全機、IS制御オートマティック。第一部隊のトレーサーは私、後方をウォルターとアレクセイで固める。
偵察。』
『『『了解』』』
〈スローター・ハウンド〉──ISを脱ぐと、機体から特殊作戦装備を手に取り機体とハイタッチを交わし、慣れた動きで前を進むルークに続く。
後ろを見ると、それまでおれ達に従っていた機体群が、まるでマリオネットのような不可思議な動きで自立し、空を舞う。
「面白いよな、アレ」
アレクセイの飄々とした声に、おれは顔を彼に向ける。「……別に」
「強がんなくてもいいじゃねぇかよ。
アレがつまんねえわけがない。実証されたIS用のAI、それに慣性装置と筋繊維の複合で動いてんだから、まったく開発局ときたら頭がトんでやがるとしか思えねえもの」
「やけに詳しいんだな」
「なーに、人づての情報だよ。俺にかかればこんな情報──」
そう言うと両手でかぎ爪を作り、頭の位置で指を器用に折り曲げてエアクオートをする。「……装備を離すな。任務中だぞ」「へぇへぇ、ルークさんよ」ルークの指摘に、おれも心を入れ替え、特殊作戦装備のグリップを強く握り、ぬかるんだ森を歩んでいく。
[〈スローター・ハウンド〉二番機より全部隊へ。
進行方向遠方に乱層雲を確認。荒天時の乱戦に注意]
小気味の良い通知音で流れてくるのは、今は高高度にいるであろう〈スローター・ハウンド〉の感情のこもらない機械的な音声。『チーム・アルファ了解。引き続き索敵・進行を行う』[ご武運を]

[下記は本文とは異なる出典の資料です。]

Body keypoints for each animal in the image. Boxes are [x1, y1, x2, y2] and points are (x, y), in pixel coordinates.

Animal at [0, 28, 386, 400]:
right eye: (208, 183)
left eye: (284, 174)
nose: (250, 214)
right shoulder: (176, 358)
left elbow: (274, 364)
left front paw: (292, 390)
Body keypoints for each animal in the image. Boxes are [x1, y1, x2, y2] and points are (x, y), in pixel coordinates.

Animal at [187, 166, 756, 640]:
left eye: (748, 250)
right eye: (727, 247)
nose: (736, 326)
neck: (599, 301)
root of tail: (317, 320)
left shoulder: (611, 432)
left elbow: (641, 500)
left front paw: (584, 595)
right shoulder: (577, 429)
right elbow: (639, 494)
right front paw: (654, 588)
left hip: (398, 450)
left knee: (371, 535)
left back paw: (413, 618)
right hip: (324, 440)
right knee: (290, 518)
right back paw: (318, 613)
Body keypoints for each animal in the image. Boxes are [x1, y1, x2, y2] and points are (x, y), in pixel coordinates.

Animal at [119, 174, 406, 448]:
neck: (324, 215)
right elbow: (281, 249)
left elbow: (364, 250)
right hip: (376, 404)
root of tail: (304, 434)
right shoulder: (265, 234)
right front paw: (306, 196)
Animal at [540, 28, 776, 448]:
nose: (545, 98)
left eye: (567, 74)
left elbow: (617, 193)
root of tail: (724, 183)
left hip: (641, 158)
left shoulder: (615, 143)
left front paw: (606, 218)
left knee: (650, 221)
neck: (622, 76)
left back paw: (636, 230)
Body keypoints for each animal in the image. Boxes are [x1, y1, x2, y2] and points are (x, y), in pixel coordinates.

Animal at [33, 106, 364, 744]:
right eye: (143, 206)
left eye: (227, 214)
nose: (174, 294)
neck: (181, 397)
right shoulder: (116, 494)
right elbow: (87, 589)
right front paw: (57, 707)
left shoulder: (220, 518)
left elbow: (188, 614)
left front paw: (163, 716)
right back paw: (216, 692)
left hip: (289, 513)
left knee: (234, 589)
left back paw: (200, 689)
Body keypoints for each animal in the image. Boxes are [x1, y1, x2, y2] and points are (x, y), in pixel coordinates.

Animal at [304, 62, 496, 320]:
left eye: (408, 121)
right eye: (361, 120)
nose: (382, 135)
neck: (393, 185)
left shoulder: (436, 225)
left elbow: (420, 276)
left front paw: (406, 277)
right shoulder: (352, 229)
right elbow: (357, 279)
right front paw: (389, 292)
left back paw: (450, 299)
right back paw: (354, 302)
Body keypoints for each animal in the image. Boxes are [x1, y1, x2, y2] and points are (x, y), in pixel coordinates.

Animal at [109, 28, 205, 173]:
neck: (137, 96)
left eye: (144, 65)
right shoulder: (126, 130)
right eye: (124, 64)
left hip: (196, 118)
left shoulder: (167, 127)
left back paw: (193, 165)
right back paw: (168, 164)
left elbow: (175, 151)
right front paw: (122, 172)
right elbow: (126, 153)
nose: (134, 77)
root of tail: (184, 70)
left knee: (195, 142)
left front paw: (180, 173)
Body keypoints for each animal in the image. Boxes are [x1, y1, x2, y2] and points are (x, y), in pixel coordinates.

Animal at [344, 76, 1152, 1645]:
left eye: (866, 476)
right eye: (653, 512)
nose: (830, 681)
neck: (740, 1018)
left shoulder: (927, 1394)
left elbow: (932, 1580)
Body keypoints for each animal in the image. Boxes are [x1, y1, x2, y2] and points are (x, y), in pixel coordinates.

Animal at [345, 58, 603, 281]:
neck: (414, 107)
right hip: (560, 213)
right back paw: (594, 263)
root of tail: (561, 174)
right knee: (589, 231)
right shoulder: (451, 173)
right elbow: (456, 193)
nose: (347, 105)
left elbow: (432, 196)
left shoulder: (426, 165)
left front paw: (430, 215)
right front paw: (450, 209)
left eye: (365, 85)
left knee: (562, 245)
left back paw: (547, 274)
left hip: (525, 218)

葉を伝って、大きい雨粒がゴーグルをマウントしたヘルメットに当たり、防水処理の施された黒い戦闘服から仄かに蒸気が立ち上る。
この時、作戦開始からおよそ十分が経過していた。
◇
祈りは運ともいう。運は祈りとも言い、それはお互いの末尾を喰い合って滅する。
これらで構成された世界を理想郷と言い、理想郷は現実で潰える。
知っているか。運と祈りで構成し謳歌していた世界の事を。
その世界を、おれ達は社会と呼んで蝕んでいたのだ。
インフィニット・ストラトス、続き待ってます。
追記:公式設定資料集も待ってます。